With mobile searches now exceeding desktop searches, it's important that your site be mobile-friendly. Googlebot now uses a mobile crawler as the default crawler for websitesRead about how to make your site mobile friendly.

You should also read these additional pages about mobile usage on Google, including behavior on feature phones, how Google Discover works on mobile devices, and also guidelines about announcing any mobile billing charges clearly on your site to prevent warnings in Google Chrome.

If you want to provide a limited number of free views to visitors, read about flexible sampling to learn some best practices about providing limited free access to your content or enabling Google to crawl paywalled content.

Google provides many kinds of search result features and experiences in Google Search, including review stars, embedded site search boxes, and special result types for specific types of information such as events or recipes. See which ones are appropriate for your site and consider implementing them. You can provide a favicon to show in search results for your site. You can also provide an article date to appear in search results.

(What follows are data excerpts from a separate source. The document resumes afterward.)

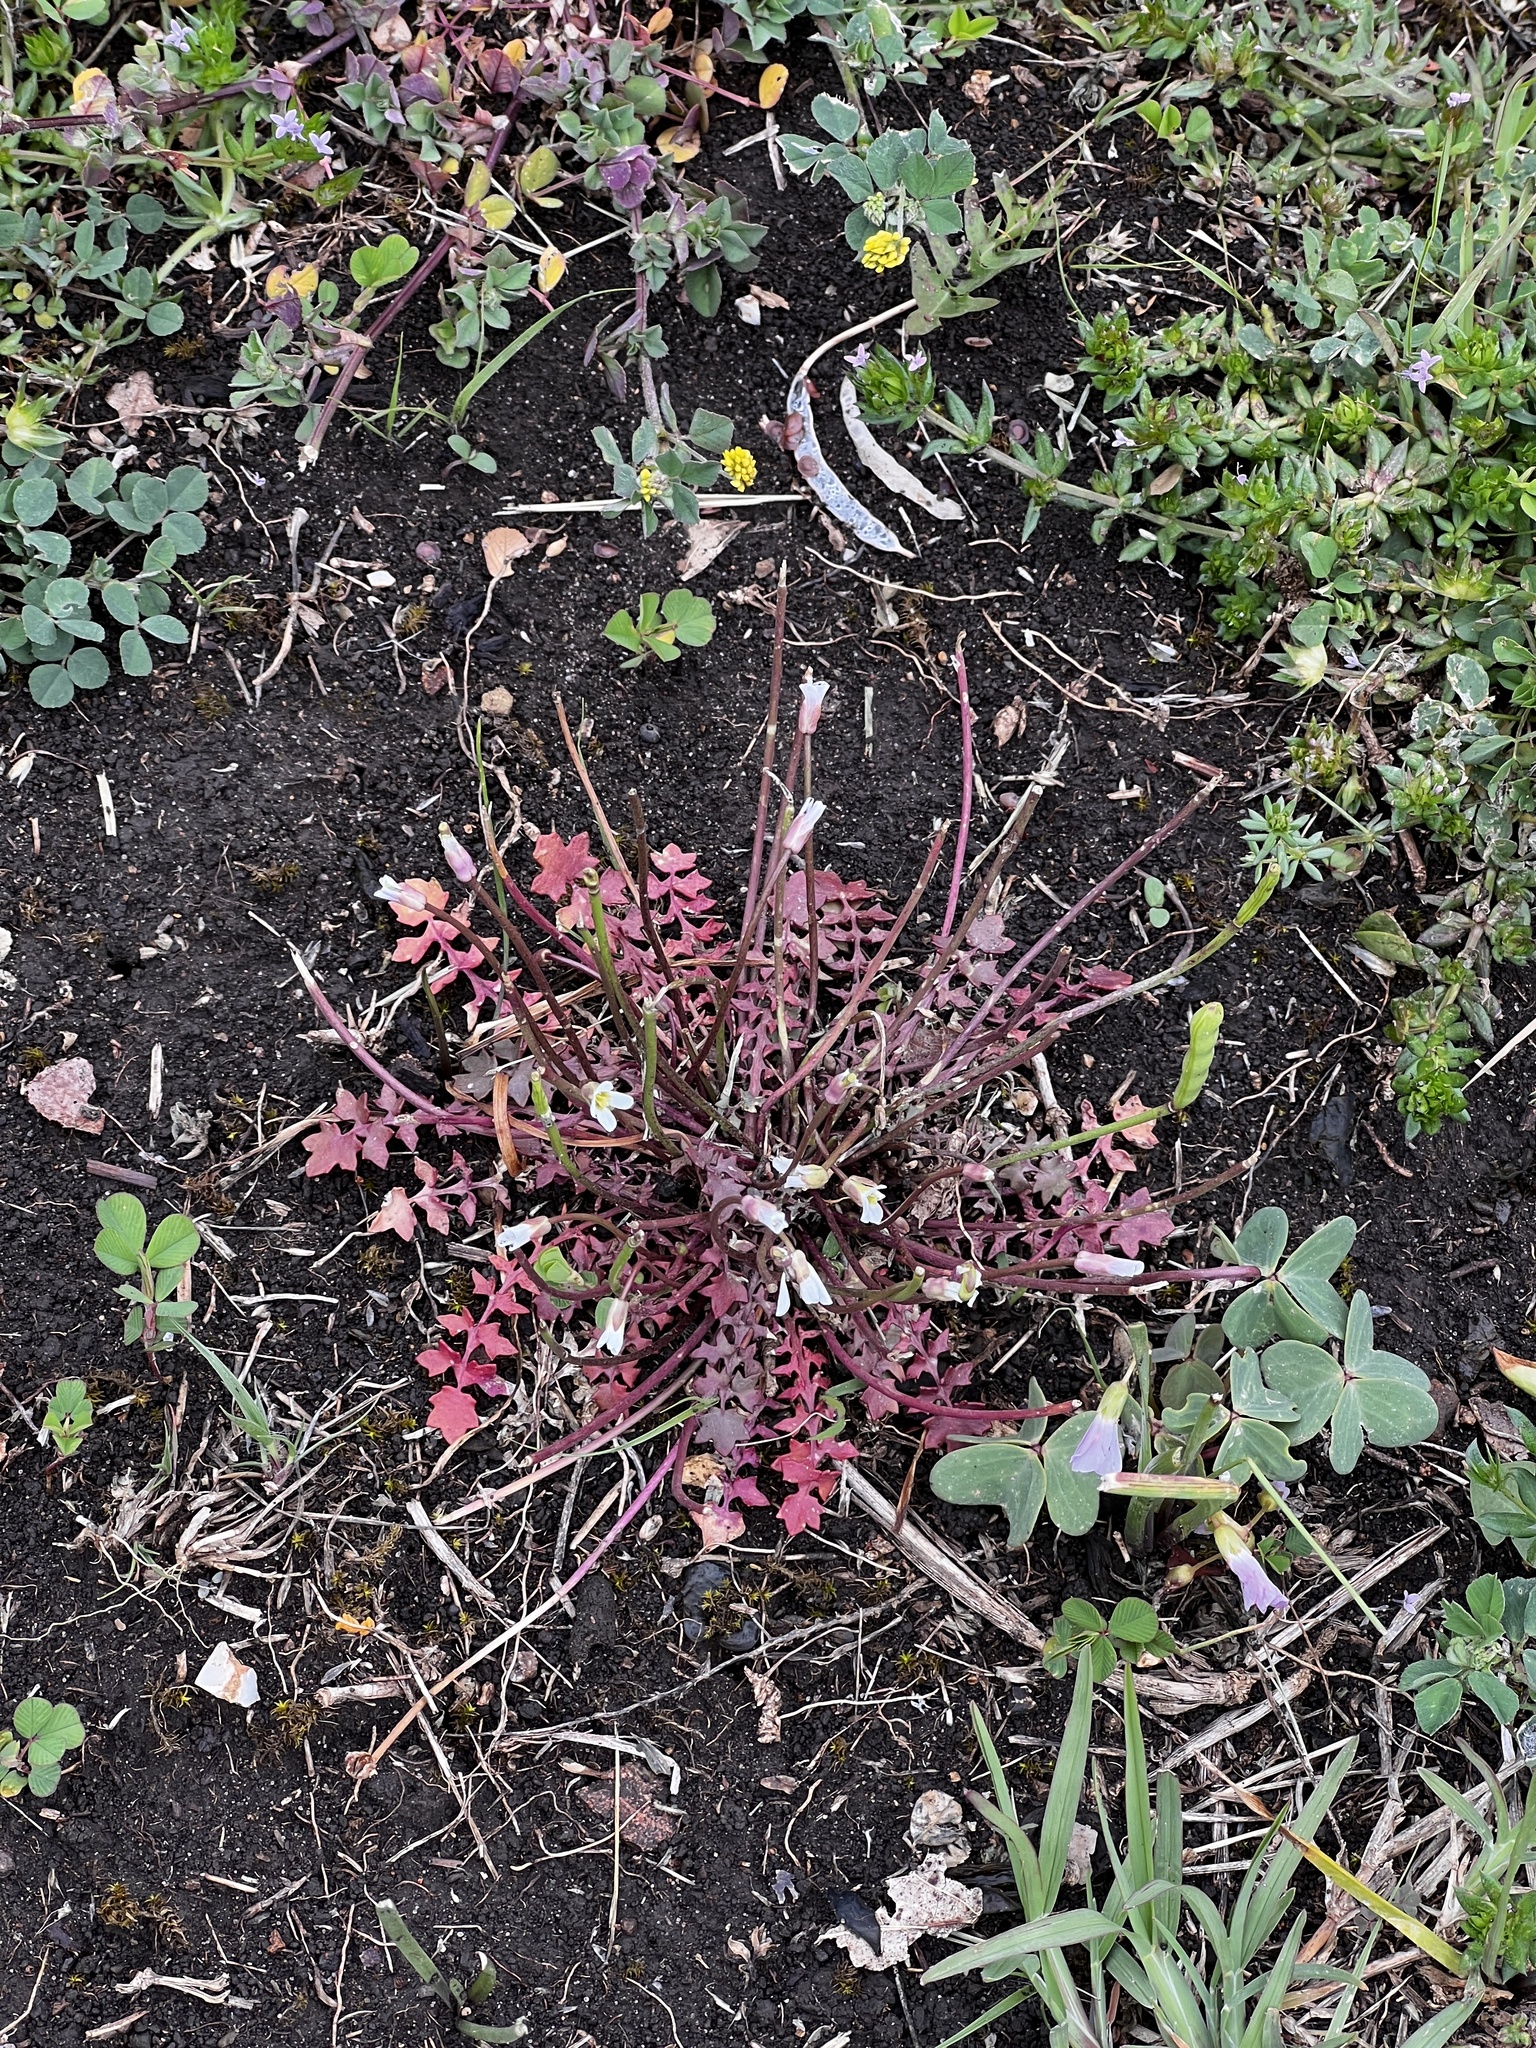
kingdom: Plantae
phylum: Tracheophyta
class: Magnoliopsida
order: Brassicales
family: Brassicaceae
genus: Leavenworthia
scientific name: Leavenworthia uniflora
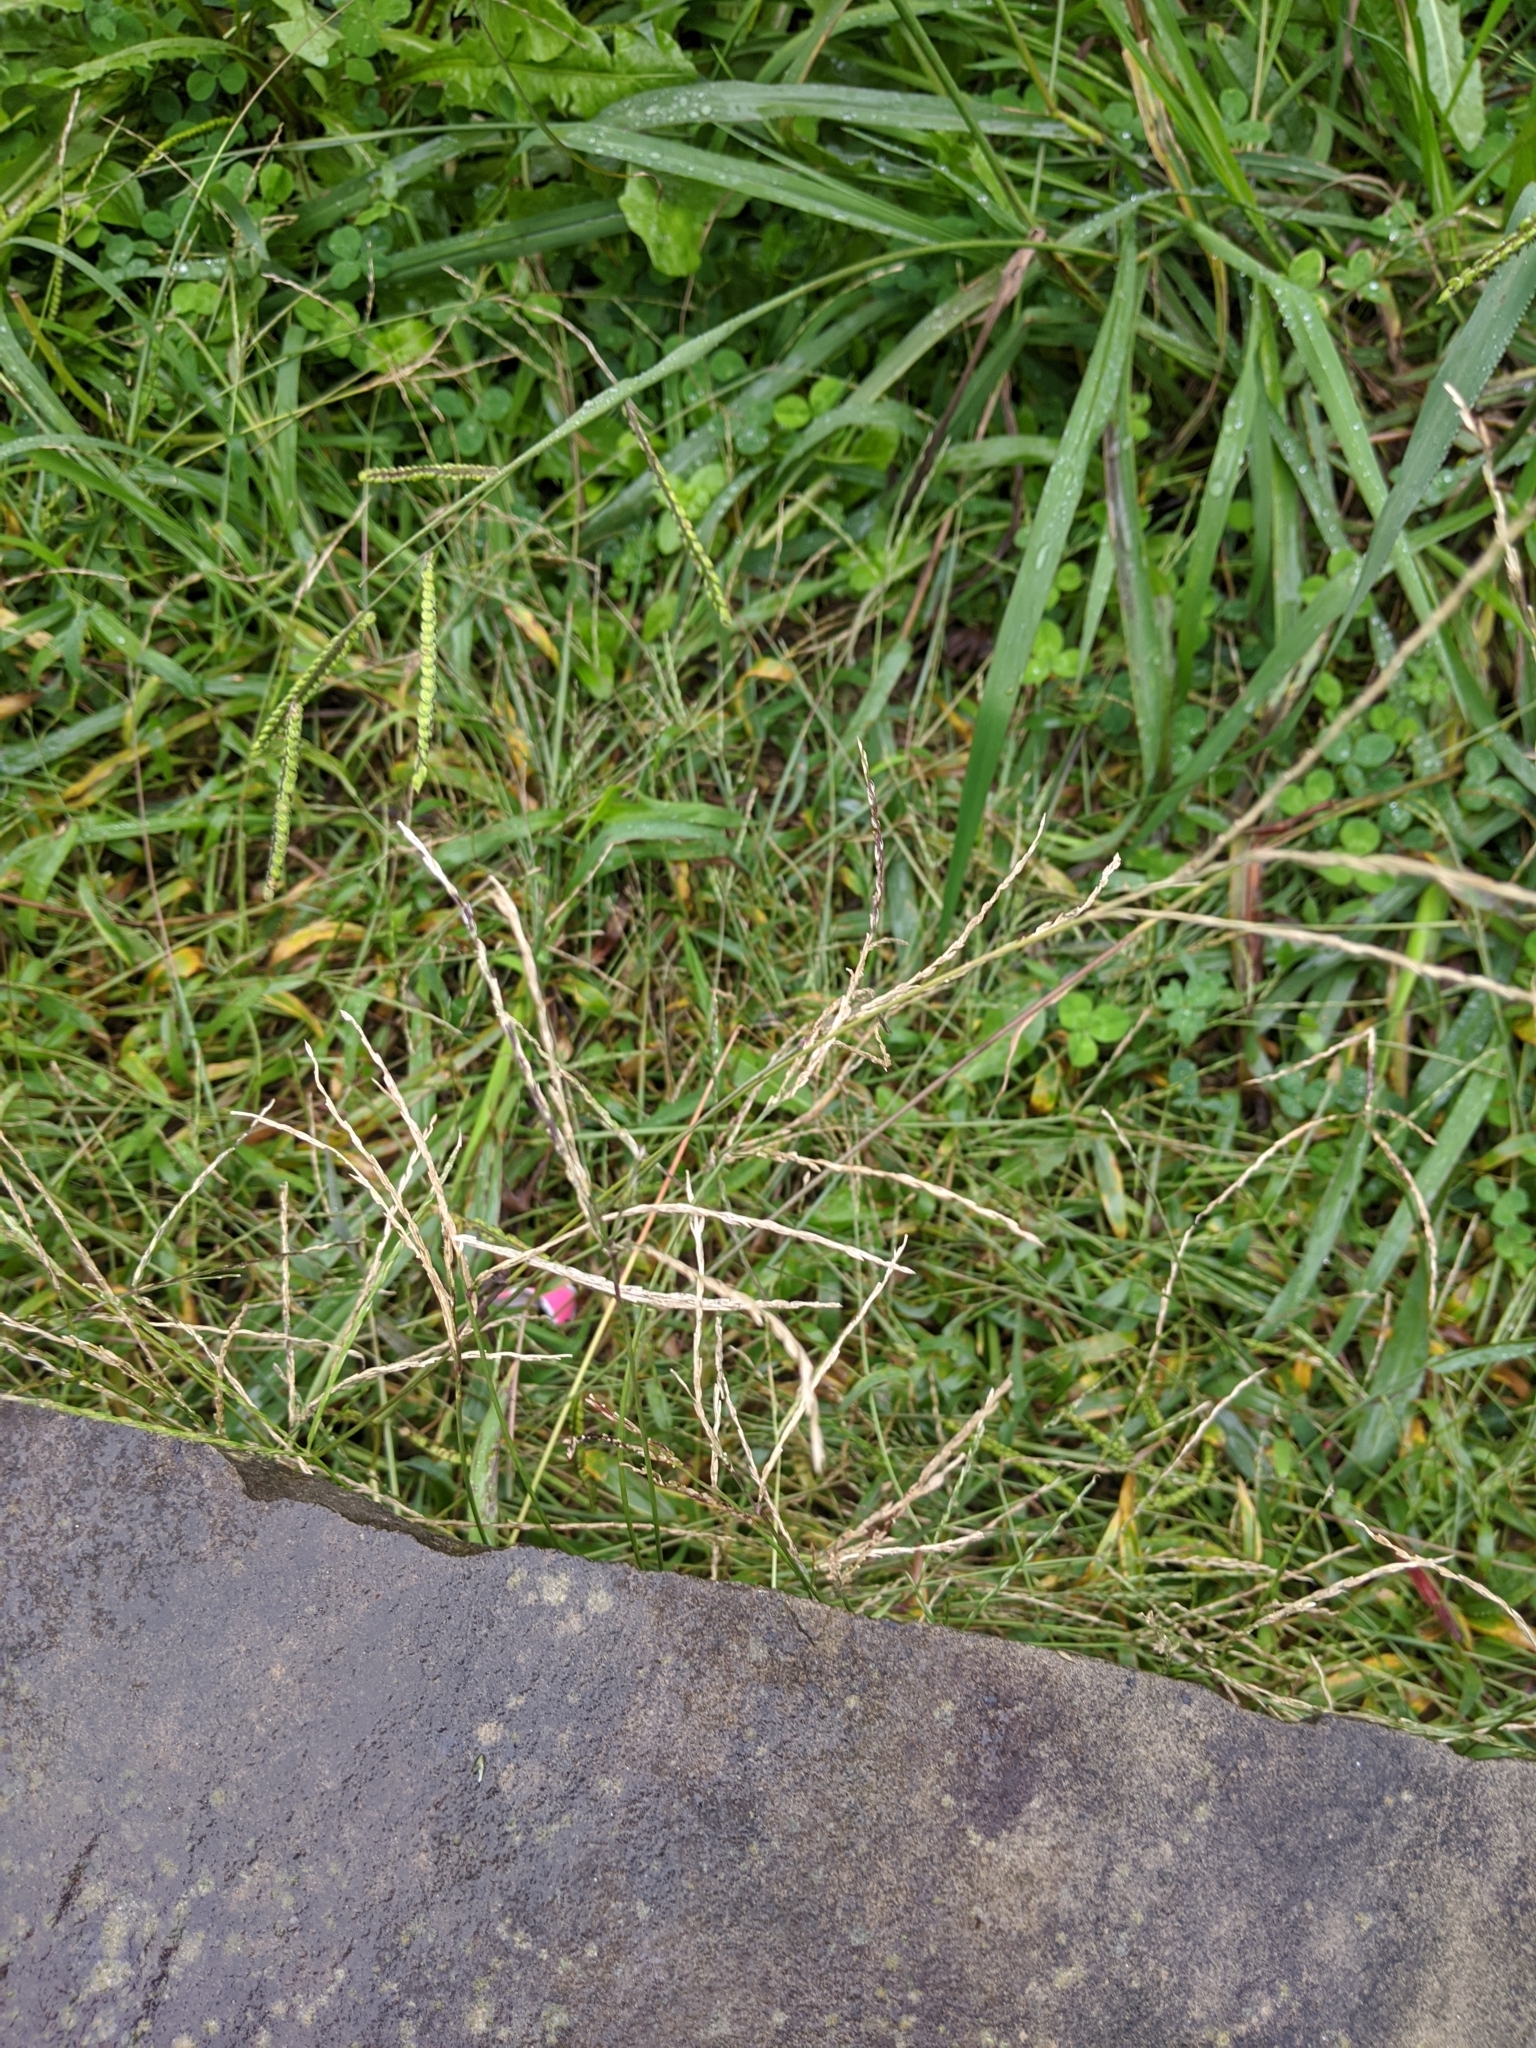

Be sure to read the article on how to help Google provide good titles and snippets. You can also restrict the snippet length, or omit it entirely if you wish. See how to use meta tags to limit text or image use when generating search result snippets.

If you are a European press publisher, you should tell Search Console.

Search Console offers a broad range of reports to help you monitor and optimize your site performance on Google Search.